Spring evokes something within us. Reflecting the creativity of the Creator, artists paint Spring's beauty on canvas and poets write of Spring's brevity in verse:

"Nature's first green is gold, 
Her hardest hue to hold. 
Her early leafs a flower; 
But only so an hour. 
Then leaf subsides to leaf. 
So Eden sank to grief, 
So dawn goes down to day. 
Nothing gold can stay."

~Robert Frost

In Toronto, we’re yet in the sweet stage of early Spring, where flowers resolutely cling to their tree branches. Buds have just opened and flowers are young, fresh, and strong. The petals leave only slowly, quietly, and unnoticed. Later on that will change--later on a single breath of wind could strip entire branches bare in one gust. One day we’ll be old. But for now, it’s all happening slowly.

One by one, the petals fall. 
Day by day, our lives pass. 
Quietly, slowly, at first. 
And then in strong, powerful gusts.  

But in this passing—as seasons change and flowers fall and grass withers and skin weathers—is there more we’re supposed to see?

We gaze at the beauty of life in full bloom and our minds recall the words first written by the prophet Isaiah then quoted by the disciple Peter and later spoken by us. We rightly think about the contrast between Creator and creature; we rightly remember that we’re but a moment and He is forever. 

But is there something else He wants us to remember, too?

Could it be that, as our days pass and life’s seasons' change and flowers fall and we mature from young to old, He wants us to remember, too, those words of promise that He spoke in His heart all those years ago? An enduring promise that is fulfilled even as, one by one, each petal falls: “While the earth remains, seedtime and harvest, cold and heat, summer and winter, day and night, shall not cease.” (Genesis 8:22)
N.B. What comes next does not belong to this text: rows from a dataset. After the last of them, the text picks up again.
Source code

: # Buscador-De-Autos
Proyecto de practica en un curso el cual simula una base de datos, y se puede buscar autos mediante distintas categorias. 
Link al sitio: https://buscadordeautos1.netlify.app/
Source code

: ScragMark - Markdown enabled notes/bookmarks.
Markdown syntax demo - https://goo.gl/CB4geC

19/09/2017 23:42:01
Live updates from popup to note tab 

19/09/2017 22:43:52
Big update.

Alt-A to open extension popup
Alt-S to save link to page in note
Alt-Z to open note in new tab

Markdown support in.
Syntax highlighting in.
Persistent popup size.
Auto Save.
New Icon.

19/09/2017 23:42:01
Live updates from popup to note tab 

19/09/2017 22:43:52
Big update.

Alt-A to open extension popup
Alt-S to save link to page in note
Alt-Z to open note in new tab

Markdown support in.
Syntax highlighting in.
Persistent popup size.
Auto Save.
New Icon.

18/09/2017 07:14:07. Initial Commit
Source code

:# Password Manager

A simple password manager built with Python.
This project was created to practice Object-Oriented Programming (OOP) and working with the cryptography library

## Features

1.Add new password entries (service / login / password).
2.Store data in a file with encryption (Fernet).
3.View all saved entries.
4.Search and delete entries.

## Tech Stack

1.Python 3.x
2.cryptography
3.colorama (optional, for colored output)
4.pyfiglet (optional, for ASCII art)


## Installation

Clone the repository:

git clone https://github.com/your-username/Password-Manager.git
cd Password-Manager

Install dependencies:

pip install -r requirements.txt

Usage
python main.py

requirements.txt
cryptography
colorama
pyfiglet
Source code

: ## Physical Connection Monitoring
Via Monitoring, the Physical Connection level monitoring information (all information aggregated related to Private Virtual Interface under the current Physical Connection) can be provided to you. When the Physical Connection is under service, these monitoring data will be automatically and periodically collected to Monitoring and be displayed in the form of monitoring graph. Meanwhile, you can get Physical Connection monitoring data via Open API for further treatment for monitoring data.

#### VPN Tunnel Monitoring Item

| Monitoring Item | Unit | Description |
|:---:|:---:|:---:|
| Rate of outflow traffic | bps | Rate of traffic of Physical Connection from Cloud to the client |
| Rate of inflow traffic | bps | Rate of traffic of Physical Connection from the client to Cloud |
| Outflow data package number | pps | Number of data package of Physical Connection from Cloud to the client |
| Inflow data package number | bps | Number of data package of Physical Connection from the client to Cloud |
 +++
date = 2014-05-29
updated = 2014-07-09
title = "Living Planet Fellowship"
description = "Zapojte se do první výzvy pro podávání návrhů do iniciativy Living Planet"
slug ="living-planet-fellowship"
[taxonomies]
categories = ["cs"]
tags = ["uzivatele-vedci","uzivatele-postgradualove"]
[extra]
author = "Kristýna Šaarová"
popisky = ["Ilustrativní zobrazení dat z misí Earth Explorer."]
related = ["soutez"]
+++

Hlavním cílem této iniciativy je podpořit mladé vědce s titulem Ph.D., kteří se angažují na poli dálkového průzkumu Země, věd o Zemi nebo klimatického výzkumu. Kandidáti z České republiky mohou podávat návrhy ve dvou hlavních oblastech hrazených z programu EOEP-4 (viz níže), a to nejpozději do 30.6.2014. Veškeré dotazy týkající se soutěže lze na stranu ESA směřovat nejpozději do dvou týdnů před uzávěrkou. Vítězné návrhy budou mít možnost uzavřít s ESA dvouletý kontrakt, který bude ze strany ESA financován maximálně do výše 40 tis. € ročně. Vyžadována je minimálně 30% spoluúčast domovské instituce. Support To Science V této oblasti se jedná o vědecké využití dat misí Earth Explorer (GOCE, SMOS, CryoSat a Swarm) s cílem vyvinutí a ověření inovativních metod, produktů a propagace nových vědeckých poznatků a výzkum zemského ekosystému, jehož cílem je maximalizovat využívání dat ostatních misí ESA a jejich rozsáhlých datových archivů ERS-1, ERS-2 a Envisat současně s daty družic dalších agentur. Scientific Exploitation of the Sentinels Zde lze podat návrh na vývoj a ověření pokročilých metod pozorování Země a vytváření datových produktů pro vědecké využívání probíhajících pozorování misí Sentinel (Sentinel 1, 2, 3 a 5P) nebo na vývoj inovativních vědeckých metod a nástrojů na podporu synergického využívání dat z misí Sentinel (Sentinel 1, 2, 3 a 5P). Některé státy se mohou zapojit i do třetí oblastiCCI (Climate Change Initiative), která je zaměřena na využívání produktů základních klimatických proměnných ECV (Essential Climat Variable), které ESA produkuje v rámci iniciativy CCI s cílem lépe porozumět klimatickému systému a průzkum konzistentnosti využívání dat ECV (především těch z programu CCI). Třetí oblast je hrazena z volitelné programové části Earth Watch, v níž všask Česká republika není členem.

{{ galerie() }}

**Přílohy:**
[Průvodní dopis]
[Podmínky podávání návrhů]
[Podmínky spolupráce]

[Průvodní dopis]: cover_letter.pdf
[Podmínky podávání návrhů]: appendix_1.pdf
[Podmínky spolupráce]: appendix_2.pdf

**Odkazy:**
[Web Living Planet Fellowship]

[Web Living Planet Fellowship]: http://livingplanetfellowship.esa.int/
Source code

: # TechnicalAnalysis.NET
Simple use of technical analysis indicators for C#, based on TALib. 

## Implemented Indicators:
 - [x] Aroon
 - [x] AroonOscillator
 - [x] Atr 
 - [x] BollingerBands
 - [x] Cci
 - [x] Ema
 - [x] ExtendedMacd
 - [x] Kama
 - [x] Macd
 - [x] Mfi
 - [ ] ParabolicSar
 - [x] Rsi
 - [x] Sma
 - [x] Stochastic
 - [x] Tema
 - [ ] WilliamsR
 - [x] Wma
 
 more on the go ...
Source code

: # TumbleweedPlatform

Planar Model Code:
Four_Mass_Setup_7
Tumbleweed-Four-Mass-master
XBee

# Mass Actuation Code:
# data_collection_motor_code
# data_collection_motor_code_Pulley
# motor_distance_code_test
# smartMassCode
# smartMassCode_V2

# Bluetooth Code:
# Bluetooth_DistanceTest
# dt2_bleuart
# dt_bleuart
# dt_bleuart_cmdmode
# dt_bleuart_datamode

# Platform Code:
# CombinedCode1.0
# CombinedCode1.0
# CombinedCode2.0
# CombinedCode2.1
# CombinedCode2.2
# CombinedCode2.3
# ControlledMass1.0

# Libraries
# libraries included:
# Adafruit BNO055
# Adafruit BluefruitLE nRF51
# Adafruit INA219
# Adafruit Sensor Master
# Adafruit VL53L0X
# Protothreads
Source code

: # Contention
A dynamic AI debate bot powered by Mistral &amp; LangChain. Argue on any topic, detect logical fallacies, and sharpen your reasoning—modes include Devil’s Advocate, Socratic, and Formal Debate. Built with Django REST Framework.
When the tree’s blossoming glory falls to the ground and, year by year, the vitality of our youth weakens with age, we’re not only to consider the brevity of life. There’s more! In all this passing, there’s more.

 Each petal that falls, each day of our lives that passes, each season that changes one to the next is a reminder of God's enduring promise to Noah, to all creation, and to us.

“Never again.”

Spring’s blossoms will fall. The young will grow old. But in all of it, petal by petal, day by day, season after season, the word of the Lord remains forever.